* _Work task_:
Copy out every line of the data exactly; do not include the images.

* _Material provided_:
Segment Open
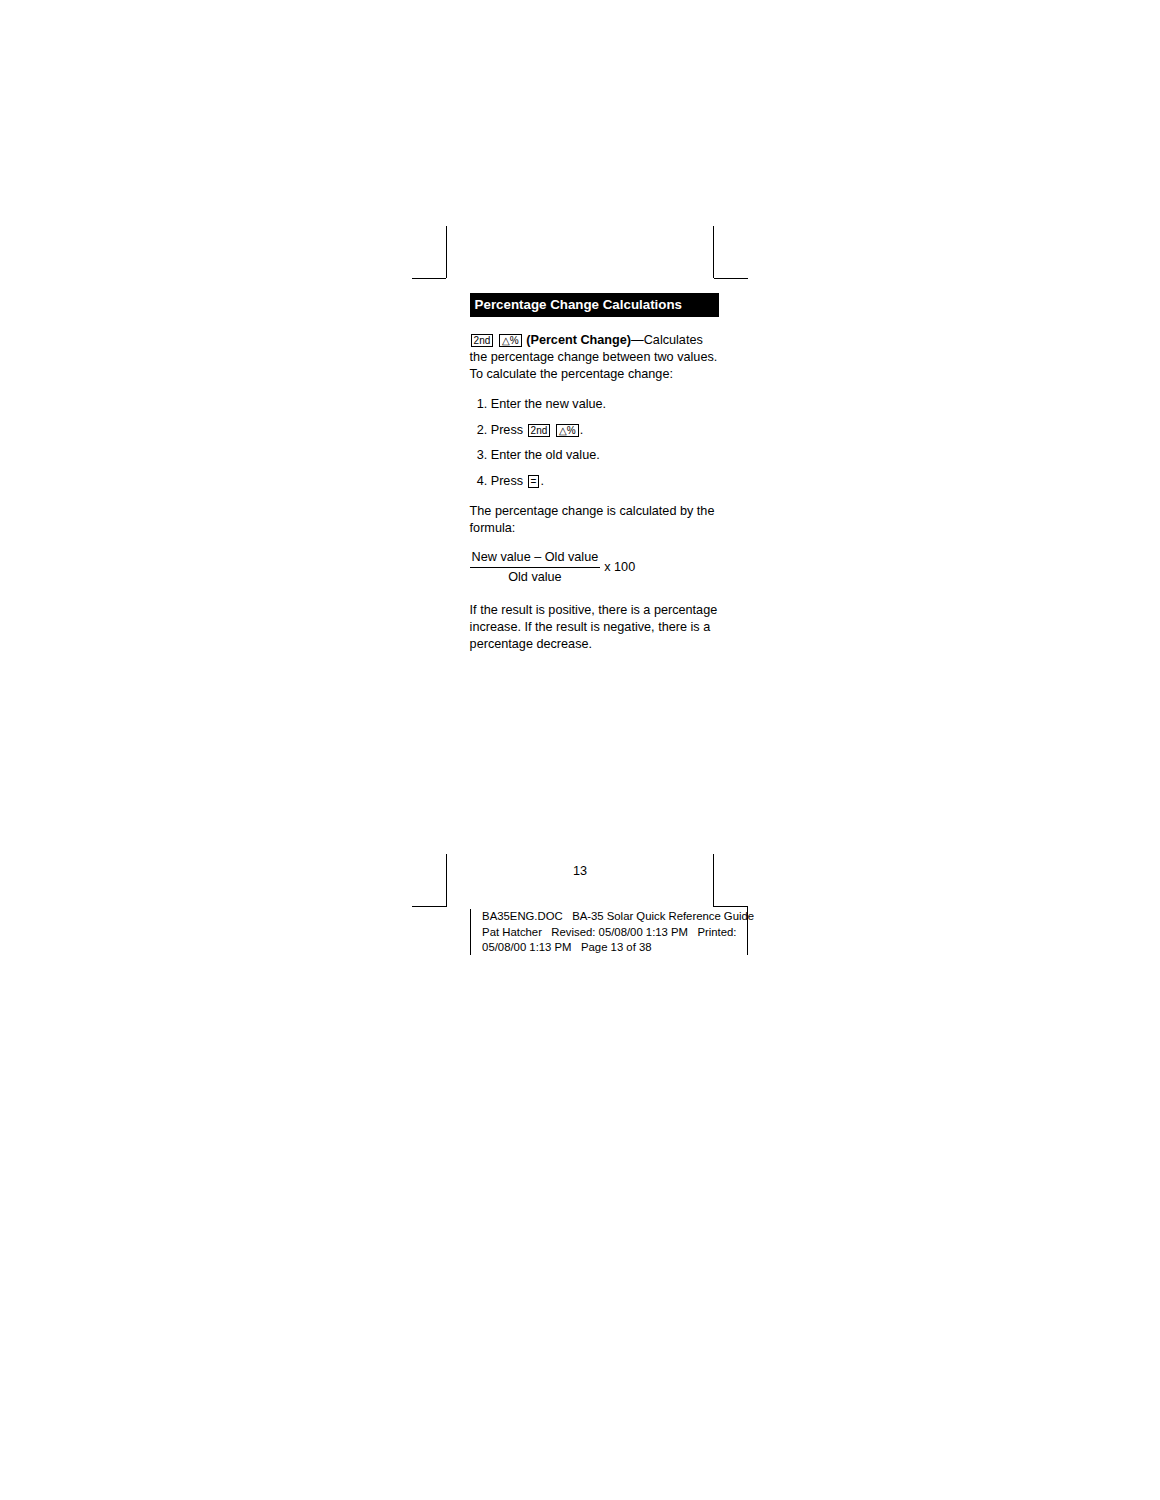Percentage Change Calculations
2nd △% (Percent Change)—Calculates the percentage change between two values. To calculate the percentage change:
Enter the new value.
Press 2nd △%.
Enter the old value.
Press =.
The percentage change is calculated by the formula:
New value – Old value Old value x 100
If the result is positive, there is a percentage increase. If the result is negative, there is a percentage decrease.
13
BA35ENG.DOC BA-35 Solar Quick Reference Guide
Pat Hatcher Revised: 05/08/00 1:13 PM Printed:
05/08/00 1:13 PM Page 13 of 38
Segment Closed
* _Result below_:
Percentage Change Calculations
2nd △% (Percent Change)—Calculates the percentage change between two values. To calculate the percentage change:
Enter the new value.
Press 2nd △%.
Enter the old value.
Press =.
The percentage change is calculated by the formula:
New value – Old value Old value x 100
If the result is positive, there is a percentage increase. If the result is negative, there is a percentage decrease.
13
BA35ENG.DOC BA-35 Solar Quick Reference Guide
Pat Hatcher Revised: 05/08/00 1:13 PM Printed:
05/08/00 1:13 PM Page 13 of 38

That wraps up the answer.